Return each record shown below exactly, with none omitted.

※ ※ ※

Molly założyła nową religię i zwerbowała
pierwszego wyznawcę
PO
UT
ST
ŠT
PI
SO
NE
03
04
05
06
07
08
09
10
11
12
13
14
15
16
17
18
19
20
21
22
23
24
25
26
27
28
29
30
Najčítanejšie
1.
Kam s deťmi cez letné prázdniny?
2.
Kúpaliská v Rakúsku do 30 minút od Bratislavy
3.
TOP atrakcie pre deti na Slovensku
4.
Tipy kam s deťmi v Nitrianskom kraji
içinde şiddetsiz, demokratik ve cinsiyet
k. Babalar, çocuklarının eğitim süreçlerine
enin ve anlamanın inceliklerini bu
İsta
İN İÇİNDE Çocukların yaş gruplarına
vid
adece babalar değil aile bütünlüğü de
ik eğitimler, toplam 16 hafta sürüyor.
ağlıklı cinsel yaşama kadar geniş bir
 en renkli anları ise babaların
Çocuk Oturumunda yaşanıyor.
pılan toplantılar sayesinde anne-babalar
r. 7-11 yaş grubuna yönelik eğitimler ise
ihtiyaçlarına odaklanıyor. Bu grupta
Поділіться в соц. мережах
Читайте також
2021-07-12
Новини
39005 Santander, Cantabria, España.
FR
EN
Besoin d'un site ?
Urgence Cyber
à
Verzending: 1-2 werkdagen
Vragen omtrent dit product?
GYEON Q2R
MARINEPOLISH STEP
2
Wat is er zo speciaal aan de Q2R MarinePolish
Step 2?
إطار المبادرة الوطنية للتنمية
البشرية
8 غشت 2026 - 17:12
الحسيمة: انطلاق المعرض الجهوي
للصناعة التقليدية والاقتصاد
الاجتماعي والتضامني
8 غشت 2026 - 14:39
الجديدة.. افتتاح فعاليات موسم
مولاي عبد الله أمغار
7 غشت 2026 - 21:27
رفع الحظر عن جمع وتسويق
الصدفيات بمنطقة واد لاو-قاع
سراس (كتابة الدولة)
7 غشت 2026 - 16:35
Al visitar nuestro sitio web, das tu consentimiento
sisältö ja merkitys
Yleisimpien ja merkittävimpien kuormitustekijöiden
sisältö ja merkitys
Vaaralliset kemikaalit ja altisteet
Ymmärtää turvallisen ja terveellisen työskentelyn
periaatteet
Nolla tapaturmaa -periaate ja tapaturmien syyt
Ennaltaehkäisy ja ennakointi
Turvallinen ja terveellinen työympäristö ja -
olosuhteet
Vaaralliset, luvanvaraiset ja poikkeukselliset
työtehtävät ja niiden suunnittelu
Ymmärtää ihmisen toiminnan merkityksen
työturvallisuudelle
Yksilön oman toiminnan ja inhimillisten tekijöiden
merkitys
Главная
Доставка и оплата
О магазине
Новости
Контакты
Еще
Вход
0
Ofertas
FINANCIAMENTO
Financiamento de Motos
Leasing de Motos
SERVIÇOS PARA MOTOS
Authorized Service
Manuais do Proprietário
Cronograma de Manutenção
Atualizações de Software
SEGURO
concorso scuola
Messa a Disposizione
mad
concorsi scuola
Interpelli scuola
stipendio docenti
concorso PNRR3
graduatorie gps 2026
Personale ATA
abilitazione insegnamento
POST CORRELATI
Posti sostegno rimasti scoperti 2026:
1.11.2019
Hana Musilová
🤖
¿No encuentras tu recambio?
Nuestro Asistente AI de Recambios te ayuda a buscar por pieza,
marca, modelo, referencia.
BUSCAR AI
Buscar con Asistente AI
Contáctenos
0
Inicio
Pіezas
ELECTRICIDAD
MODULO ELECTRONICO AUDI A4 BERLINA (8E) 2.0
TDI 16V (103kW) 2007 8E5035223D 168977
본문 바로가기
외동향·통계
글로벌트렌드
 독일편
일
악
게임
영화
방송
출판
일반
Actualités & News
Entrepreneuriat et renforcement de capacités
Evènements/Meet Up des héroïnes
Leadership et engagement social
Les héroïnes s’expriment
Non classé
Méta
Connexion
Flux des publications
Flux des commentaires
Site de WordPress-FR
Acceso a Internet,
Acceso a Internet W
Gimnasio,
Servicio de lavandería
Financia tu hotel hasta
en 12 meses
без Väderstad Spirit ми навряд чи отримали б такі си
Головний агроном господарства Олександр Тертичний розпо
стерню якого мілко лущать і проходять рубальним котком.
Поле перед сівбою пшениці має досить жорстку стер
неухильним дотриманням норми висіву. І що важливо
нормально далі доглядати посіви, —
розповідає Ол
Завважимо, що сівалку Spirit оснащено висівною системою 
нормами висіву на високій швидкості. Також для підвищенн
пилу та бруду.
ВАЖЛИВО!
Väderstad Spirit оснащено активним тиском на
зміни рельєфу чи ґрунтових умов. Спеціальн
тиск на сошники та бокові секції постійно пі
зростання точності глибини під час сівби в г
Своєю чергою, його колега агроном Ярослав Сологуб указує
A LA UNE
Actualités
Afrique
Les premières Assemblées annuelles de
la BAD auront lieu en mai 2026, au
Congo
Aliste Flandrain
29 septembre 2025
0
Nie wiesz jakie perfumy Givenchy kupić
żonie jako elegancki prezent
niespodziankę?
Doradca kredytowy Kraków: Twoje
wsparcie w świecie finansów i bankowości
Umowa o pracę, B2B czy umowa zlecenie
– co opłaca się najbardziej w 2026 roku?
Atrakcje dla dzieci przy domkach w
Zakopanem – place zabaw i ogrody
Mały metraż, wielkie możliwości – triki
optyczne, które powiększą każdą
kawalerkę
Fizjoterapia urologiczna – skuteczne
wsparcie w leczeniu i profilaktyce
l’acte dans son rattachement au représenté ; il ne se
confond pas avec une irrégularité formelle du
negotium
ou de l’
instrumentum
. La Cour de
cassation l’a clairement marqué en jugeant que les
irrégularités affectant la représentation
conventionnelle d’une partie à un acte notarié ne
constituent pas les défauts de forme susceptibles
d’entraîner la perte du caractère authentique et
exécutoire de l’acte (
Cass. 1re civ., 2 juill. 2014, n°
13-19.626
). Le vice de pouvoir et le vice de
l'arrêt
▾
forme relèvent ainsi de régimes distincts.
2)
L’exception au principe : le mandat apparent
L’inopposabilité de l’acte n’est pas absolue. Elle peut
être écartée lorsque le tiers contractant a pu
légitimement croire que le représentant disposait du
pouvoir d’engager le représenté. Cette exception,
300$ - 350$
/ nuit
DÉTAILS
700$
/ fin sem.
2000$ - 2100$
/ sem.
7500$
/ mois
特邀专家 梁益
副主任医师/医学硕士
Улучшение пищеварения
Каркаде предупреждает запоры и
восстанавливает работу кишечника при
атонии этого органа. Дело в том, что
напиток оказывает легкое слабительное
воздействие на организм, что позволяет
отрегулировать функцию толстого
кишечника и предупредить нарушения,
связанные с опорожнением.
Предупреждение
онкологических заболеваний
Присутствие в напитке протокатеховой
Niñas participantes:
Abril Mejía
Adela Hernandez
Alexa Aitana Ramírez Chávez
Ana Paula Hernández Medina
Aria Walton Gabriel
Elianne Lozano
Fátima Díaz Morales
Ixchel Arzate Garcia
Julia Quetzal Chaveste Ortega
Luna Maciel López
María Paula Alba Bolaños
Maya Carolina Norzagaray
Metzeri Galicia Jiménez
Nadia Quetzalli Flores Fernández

※ ※ ※

» **Response to the exercise**
Molly założyła nową religię i zwerbowała
pierwszego wyznawcę
PO
UT
ST
ŠT
PI
SO
NE
03
04
05
06
07
08
09
10
11
12
13
14
15
16
17
18
19
20
21
22
23
24
25
26
27
28
29
30
Najčítanejšie
1.
Kam s deťmi cez letné prázdniny?
2.
Kúpaliská v Rakúsku do 30 minút od Bratislavy
3.
TOP atrakcie pre deti na Slovensku
4.
Tipy kam s deťmi v Nitrianskom kraji
içinde şiddetsiz, demokratik ve cinsiyet
k. Babalar, çocuklarının eğitim süreçlerine
enin ve anlamanın inceliklerini bu
İsta
İN İÇİNDE Çocukların yaş gruplarına
vid
adece babalar değil aile bütünlüğü de
ik eğitimler, toplam 16 hafta sürüyor.
ağlıklı cinsel yaşama kadar geniş bir
 en renkli anları ise babaların
Çocuk Oturumunda yaşanıyor.
pılan toplantılar sayesinde anne-babalar
r. 7-11 yaş grubuna yönelik eğitimler ise
ihtiyaçlarına odaklanıyor. Bu grupta
Поділіться в соц. мережах
Читайте також
2021-07-12
Новини
39005 Santander, Cantabria, España.
FR
EN
Besoin d'un site ?
Urgence Cyber
à
Verzending: 1-2 werkdagen
Vragen omtrent dit product?
GYEON Q2R
MARINEPOLISH STEP
2
Wat is er zo speciaal aan de Q2R MarinePolish
Step 2?
إطار المبادرة الوطنية للتنمية
البشرية
8 غشت 2026 - 17:12
الحسيمة: انطلاق المعرض الجهوي
للصناعة التقليدية والاقتصاد
الاجتماعي والتضامني
8 غشت 2026 - 14:39
الجديدة.. افتتاح فعاليات موسم
مولاي عبد الله أمغار
7 غشت 2026 - 21:27
رفع الحظر عن جمع وتسويق
الصدفيات بمنطقة واد لاو-قاع
سراس (كتابة الدولة)
7 غشت 2026 - 16:35
Al visitar nuestro sitio web, das tu consentimiento
sisältö ja merkitys
Yleisimpien ja merkittävimpien kuormitustekijöiden
sisältö ja merkitys
Vaaralliset kemikaalit ja altisteet
Ymmärtää turvallisen ja terveellisen työskentelyn
periaatteet
Nolla tapaturmaa -periaate ja tapaturmien syyt
Ennaltaehkäisy ja ennakointi
Turvallinen ja terveellinen työympäristö ja -
olosuhteet
Vaaralliset, luvanvaraiset ja poikkeukselliset
työtehtävät ja niiden suunnittelu
Ymmärtää ihmisen toiminnan merkityksen
työturvallisuudelle
Yksilön oman toiminnan ja inhimillisten tekijöiden
merkitys
Главная
Доставка и оплата
О магазине
Новости
Контакты
Еще
Вход
0
Ofertas
FINANCIAMENTO
Financiamento de Motos
Leasing de Motos
SERVIÇOS PARA MOTOS
Authorized Service
Manuais do Proprietário
Cronograma de Manutenção
Atualizações de Software
SEGURO
concorso scuola
Messa a Disposizione
mad
concorsi scuola
Interpelli scuola
stipendio docenti
concorso PNRR3
graduatorie gps 2026
Personale ATA
abilitazione insegnamento
POST CORRELATI
Posti sostegno rimasti scoperti 2026:
1.11.2019
Hana Musilová
🤖
¿No encuentras tu recambio?
Nuestro Asistente AI de Recambios te ayuda a buscar por pieza,
marca, modelo, referencia.
BUSCAR AI
Buscar con Asistente AI
Contáctenos
0
Inicio
Pіezas
ELECTRICIDAD
MODULO ELECTRONICO AUDI A4 BERLINA (8E) 2.0
TDI 16V (103kW) 2007 8E5035223D 168977
본문 바로가기
외동향·통계
글로벌트렌드
 독일편
일
악
게임
영화
방송
출판
일반
Actualités & News
Entrepreneuriat et renforcement de capacités
Evènements/Meet Up des héroïnes
Leadership et engagement social
Les héroïnes s’expriment
Non classé
Méta
Connexion
Flux des publications
Flux des commentaires
Site de WordPress-FR
Acceso a Internet,
Acceso a Internet W
Gimnasio,
Servicio de lavandería
Financia tu hotel hasta
en 12 meses
без Väderstad Spirit ми навряд чи отримали б такі си
Головний агроном господарства Олександр Тертичний розпо
стерню якого мілко лущать і проходять рубальним котком.
Поле перед сівбою пшениці має досить жорстку стер
неухильним дотриманням норми висіву. І що важливо
нормально далі доглядати посіви, —
розповідає Ол
Завважимо, що сівалку Spirit оснащено висівною системою 
нормами висіву на високій швидкості. Також для підвищенн
пилу та бруду.
ВАЖЛИВО!
Väderstad Spirit оснащено активним тиском на
зміни рельєфу чи ґрунтових умов. Спеціальн
тиск на сошники та бокові секції постійно пі
зростання точності глибини під час сівби в г
Своєю чергою, його колега агроном Ярослав Сологуб указує
A LA UNE
Actualités
Afrique
Les premières Assemblées annuelles de
la BAD auront lieu en mai 2026, au
Congo
Aliste Flandrain
29 septembre 2025
0
Nie wiesz jakie perfumy Givenchy kupić
żonie jako elegancki prezent
niespodziankę?
Doradca kredytowy Kraków: Twoje
wsparcie w świecie finansów i bankowości
Umowa o pracę, B2B czy umowa zlecenie
– co opłaca się najbardziej w 2026 roku?
Atrakcje dla dzieci przy domkach w
Zakopanem – place zabaw i ogrody
Mały metraż, wielkie możliwości – triki
optyczne, które powiększą każdą
kawalerkę
Fizjoterapia urologiczna – skuteczne
wsparcie w leczeniu i profilaktyce
l’acte dans son rattachement au représenté ; il ne se
confond pas avec une irrégularité formelle du
negotium
ou de l’
instrumentum
. La Cour de
cassation l’a clairement marqué en jugeant que les
irrégularités affectant la représentation
conventionnelle d’une partie à un acte notarié ne
constituent pas les défauts de forme susceptibles
d’entraîner la perte du caractère authentique et
exécutoire de l’acte (
Cass. 1re civ., 2 juill. 2014, n°
13-19.626
). Le vice de pouvoir et le vice de
l'arrêt
▾
forme relèvent ainsi de régimes distincts.
2)
L’exception au principe : le mandat apparent
L’inopposabilité de l’acte n’est pas absolue. Elle peut
être écartée lorsque le tiers contractant a pu
légitimement croire que le représentant disposait du
pouvoir d’engager le représenté. Cette exception,
300$ - 350$
/ nuit
DÉTAILS
700$
/ fin sem.
2000$ - 2100$
/ sem.
7500$
/ mois
特邀专家 梁益
副主任医师/医学硕士
Улучшение пищеварения
Каркаде предупреждает запоры и
восстанавливает работу кишечника при
атонии этого органа. Дело в том, что
напиток оказывает легкое слабительное
воздействие на организм, что позволяет
отрегулировать функцию толстого
кишечника и предупредить нарушения,
связанные с опорожнением.
Предупреждение
онкологических заболеваний
Присутствие в напитке протокатеховой
Niñas participantes:
Abril Mejía
Adela Hernandez
Alexa Aitana Ramírez Chávez
Ana Paula Hernández Medina
Aria Walton Gabriel
Elianne Lozano
Fátima Díaz Morales
Ixchel Arzate Garcia
Julia Quetzal Chaveste Ortega
Luna Maciel López
María Paula Alba Bolaños
Maya Carolina Norzagaray
Metzeri Galicia Jiménez
Nadia Quetzalli Flores Fernández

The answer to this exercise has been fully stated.